May/June 2000, p.7

From the Bx to Cal: the word on the street is "Safe Routes to School"

All over the country, local and state agencies are setting up school-based traffic calming programs similar to The Bronx Safe Routes to School(SRTS), which has been an initiative of T.A., the Office of the Bronx Borough President and the Governor's Traffic Safety Committee since 1997. Each program's approach may vary, but they all share common goals and employ the same solution: they seek to make the street safer for one of the most vulnerable groups of road users-children-while using traffic calming to encourage more kids to walk or bike to school.

Some of the notable examples of SRTS programs that have emerged recently include:

  • National: The House of Representatives' Committee on Transportation and Infrastructure is looking to pilot modest Safe Routes to School traffic-calming programs in Chicago, IL and Marin County, CA. The Centers for Disease Control and Prevention also recently published a guide to promoting safe routes to school initiatives.
  • California: The state recently approved legislation mandating 1/3 of the federal money given to the state for transportation safety-about $20 million per year-go towards traffic calming measures around schools.
  • New England: The Conservation Law Foundation is seeking funds to set up a Safe Routes to School Program in Rhode Island.
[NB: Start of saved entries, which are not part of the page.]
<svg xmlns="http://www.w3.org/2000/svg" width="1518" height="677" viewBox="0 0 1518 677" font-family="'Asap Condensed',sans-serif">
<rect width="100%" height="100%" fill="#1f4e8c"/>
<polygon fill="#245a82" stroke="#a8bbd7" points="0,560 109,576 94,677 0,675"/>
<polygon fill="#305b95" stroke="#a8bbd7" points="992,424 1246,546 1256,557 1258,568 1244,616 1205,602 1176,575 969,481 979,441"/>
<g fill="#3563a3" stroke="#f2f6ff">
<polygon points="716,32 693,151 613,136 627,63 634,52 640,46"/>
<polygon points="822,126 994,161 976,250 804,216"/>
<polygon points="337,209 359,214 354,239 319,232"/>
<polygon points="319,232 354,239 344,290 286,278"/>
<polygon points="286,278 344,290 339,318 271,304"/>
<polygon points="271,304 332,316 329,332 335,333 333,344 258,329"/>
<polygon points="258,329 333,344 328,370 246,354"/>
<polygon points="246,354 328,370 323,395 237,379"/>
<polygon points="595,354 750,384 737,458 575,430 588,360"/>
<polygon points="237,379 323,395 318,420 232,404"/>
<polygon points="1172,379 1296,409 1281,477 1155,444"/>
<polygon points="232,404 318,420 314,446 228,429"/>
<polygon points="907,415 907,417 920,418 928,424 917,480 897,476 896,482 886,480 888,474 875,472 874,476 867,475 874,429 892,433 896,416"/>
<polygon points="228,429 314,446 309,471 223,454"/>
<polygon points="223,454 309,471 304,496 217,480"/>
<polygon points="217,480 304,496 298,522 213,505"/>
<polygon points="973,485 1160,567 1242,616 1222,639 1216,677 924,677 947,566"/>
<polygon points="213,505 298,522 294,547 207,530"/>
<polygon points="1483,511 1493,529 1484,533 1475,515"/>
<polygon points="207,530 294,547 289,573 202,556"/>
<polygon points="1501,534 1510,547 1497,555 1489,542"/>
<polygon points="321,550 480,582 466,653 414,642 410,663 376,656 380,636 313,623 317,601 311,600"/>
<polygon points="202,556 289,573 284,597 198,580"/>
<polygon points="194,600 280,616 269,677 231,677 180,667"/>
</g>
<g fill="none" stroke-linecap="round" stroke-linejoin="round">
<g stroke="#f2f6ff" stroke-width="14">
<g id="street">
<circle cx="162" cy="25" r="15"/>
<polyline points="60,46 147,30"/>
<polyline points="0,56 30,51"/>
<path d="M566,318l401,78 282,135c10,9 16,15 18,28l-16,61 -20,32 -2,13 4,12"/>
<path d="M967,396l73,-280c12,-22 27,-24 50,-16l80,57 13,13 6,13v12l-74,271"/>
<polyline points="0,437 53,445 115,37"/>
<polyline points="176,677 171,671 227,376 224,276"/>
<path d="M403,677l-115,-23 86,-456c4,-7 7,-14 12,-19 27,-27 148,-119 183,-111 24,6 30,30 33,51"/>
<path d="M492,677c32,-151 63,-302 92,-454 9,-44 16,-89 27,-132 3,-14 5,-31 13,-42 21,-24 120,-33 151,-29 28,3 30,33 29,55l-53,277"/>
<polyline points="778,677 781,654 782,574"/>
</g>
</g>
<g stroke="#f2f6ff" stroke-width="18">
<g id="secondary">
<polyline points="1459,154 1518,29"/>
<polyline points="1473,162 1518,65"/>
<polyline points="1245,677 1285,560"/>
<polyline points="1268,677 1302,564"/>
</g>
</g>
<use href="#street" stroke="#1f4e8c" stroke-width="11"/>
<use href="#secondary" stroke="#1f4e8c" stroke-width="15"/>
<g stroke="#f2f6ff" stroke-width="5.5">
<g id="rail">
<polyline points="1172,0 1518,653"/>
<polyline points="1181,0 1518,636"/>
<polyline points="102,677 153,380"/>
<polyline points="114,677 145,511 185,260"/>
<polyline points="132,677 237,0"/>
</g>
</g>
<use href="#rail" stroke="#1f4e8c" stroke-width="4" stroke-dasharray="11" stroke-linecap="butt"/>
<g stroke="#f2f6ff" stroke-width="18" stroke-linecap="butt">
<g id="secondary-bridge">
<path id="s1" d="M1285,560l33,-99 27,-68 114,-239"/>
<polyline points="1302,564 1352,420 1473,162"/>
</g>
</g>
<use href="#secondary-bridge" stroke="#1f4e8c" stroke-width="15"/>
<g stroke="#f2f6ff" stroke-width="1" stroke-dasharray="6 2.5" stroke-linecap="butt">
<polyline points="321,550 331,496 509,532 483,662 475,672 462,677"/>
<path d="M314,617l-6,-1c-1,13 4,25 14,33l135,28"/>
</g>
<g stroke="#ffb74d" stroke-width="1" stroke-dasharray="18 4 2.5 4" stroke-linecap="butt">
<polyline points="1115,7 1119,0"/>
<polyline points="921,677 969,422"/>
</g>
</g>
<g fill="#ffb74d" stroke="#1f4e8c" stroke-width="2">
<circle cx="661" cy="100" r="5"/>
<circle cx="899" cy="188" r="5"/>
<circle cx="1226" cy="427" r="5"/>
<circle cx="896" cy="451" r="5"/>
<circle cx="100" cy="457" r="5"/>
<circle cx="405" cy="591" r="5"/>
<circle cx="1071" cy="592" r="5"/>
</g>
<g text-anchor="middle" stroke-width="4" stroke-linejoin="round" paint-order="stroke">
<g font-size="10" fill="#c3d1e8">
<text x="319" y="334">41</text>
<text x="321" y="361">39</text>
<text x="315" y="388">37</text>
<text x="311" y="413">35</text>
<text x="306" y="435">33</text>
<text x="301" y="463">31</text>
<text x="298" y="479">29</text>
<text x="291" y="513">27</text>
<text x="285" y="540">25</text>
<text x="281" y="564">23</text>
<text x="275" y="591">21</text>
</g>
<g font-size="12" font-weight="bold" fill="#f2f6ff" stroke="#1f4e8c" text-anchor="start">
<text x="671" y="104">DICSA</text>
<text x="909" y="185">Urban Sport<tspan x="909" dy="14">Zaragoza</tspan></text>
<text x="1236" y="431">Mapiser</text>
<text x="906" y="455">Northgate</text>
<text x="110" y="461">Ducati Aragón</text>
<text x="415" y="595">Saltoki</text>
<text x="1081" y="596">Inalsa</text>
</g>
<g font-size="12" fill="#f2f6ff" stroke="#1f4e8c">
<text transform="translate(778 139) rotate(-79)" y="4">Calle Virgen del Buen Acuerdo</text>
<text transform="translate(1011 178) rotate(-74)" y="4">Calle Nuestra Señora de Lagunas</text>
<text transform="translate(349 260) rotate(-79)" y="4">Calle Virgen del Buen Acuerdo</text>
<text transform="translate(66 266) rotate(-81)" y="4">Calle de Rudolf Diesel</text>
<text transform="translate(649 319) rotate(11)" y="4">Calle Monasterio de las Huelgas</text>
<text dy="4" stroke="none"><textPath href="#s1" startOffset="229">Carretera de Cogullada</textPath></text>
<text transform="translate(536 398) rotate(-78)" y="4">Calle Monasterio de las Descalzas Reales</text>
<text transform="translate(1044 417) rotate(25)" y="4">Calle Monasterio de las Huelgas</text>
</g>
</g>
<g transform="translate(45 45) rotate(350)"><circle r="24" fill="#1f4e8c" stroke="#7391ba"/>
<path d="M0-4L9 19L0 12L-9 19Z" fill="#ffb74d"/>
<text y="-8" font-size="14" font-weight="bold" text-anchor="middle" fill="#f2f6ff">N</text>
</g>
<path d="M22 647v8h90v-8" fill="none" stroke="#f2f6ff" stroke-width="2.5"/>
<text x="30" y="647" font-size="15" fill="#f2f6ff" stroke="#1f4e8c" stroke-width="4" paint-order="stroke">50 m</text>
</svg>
The Bronx Safe Routes to School program is the national model in the push for traffic calming around elementary schools. The 37-school program uses a highly participatory planning process which develops community support for traffic calming changes early on and smoothes the way for DOT to construct the devices. At right are a few other "tools of the trade" that Safe Routes to School relies on.
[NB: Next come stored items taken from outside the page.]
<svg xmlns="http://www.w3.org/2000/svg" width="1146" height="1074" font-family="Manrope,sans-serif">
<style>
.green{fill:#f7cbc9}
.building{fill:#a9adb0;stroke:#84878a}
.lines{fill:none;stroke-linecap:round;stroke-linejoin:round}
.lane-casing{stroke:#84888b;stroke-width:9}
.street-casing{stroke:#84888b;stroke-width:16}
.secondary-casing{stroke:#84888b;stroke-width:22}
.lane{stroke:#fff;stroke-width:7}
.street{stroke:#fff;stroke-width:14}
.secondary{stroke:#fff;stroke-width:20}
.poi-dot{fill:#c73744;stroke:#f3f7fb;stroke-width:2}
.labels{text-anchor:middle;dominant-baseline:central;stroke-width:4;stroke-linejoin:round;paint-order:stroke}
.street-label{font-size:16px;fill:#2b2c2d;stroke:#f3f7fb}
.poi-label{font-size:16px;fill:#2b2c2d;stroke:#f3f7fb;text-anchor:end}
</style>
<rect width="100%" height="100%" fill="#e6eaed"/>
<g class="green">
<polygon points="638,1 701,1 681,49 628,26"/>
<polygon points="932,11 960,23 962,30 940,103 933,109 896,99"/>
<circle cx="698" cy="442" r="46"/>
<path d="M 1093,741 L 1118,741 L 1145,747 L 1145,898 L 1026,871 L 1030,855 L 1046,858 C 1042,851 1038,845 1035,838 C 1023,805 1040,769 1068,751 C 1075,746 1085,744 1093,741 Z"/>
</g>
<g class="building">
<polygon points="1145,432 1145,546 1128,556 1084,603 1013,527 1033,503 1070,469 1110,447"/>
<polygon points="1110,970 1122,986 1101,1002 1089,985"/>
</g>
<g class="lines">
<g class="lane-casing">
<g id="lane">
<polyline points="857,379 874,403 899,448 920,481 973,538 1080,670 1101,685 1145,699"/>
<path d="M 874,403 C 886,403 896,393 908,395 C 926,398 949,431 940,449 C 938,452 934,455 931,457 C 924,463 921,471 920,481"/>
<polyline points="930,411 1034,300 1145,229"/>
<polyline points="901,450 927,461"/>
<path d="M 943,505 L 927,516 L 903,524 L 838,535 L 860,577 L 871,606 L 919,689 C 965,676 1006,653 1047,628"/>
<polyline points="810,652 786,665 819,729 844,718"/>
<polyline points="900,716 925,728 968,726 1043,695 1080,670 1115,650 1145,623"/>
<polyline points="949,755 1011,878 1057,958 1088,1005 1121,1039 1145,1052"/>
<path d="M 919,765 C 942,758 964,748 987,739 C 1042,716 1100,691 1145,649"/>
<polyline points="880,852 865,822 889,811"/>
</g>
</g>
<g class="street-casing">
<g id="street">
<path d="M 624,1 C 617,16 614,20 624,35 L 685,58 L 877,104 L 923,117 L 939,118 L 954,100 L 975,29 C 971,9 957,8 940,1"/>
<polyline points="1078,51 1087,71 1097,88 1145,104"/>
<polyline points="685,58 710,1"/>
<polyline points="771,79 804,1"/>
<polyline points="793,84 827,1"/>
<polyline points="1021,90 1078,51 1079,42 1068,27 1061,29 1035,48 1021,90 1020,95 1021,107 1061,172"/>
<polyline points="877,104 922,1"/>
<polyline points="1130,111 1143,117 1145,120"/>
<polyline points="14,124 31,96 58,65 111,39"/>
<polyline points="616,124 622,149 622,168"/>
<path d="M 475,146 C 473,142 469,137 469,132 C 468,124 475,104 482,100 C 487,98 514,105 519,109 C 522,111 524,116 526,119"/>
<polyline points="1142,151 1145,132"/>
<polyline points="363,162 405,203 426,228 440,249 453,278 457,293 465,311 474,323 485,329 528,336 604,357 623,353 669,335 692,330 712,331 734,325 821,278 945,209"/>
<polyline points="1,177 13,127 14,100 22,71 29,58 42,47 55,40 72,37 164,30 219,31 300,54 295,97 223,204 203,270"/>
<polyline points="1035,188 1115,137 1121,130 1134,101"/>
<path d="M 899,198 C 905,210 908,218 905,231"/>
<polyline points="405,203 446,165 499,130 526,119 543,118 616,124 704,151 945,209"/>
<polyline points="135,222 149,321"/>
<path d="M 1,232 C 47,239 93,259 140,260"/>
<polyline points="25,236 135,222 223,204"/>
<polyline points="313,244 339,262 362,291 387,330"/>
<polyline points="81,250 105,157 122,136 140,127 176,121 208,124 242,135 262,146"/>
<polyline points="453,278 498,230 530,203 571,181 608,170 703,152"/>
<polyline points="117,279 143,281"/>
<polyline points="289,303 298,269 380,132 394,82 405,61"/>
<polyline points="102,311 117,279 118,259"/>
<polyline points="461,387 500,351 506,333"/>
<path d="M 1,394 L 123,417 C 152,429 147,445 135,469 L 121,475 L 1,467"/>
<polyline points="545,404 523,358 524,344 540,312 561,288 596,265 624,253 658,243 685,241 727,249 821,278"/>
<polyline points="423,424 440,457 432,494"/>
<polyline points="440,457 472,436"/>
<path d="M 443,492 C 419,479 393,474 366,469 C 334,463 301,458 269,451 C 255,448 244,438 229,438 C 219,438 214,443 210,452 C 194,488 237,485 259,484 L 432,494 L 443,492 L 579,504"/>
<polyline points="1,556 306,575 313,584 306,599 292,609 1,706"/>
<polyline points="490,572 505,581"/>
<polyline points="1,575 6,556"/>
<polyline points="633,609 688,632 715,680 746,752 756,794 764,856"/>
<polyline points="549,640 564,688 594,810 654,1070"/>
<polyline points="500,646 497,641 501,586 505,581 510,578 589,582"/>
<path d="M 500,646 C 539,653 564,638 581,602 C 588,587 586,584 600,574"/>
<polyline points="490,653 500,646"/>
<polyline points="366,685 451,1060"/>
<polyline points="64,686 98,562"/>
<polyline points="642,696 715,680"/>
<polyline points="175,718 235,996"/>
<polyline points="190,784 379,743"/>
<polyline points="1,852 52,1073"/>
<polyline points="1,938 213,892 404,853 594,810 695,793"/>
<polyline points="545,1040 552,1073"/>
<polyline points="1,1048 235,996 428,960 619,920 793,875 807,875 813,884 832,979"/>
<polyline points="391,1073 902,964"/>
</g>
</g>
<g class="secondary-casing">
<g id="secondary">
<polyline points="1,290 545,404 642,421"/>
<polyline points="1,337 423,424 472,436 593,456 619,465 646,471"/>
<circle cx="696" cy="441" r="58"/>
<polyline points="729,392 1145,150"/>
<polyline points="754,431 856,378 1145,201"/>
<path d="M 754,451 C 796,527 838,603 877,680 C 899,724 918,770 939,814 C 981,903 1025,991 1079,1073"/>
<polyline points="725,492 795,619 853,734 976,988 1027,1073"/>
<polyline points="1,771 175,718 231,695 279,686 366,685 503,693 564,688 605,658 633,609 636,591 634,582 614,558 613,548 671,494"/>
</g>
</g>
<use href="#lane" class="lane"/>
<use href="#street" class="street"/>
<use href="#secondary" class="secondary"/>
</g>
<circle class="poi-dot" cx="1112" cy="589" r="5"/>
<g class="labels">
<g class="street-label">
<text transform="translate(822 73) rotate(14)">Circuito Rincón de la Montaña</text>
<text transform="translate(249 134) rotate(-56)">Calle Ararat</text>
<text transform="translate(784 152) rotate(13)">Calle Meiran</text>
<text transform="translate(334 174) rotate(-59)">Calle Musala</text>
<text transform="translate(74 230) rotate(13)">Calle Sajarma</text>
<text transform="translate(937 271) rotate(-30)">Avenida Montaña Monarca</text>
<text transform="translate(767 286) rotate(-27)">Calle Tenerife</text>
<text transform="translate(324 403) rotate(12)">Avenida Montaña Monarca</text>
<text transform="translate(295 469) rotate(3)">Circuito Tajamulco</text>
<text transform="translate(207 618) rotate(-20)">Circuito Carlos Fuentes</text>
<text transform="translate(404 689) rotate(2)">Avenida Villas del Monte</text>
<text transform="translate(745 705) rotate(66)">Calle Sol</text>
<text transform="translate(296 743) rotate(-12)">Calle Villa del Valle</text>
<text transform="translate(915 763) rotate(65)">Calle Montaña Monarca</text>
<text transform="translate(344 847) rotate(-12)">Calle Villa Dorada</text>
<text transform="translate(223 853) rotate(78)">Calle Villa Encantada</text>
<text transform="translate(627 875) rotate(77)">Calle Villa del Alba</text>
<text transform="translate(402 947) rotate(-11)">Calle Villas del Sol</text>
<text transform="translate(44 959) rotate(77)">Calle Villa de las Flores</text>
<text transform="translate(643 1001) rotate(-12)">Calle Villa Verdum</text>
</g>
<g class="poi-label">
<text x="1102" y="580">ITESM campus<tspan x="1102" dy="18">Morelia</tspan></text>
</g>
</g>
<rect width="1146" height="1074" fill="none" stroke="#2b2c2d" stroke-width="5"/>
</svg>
The Bronx Safe Routes really knows where kids are coming from. Pedestrian 'desire line' maps, developed by the Project for Public Spaces, help the Safe Routes' Study Team of planners and engineers understand how people really use the streets. This map of PS 6 is compiled from many parent walking surveys. Each line represents a child's route to school.

Graduated circles show where crashes involving pedestrians under 14 have occurred. Safe Routes to School uses computer generated crash maps at several phases of the project. First, community board crash maps help determine which schools are selected to participate each year. Later, crash maps of the streets around the school give planners and engineers a history of the area's crashes.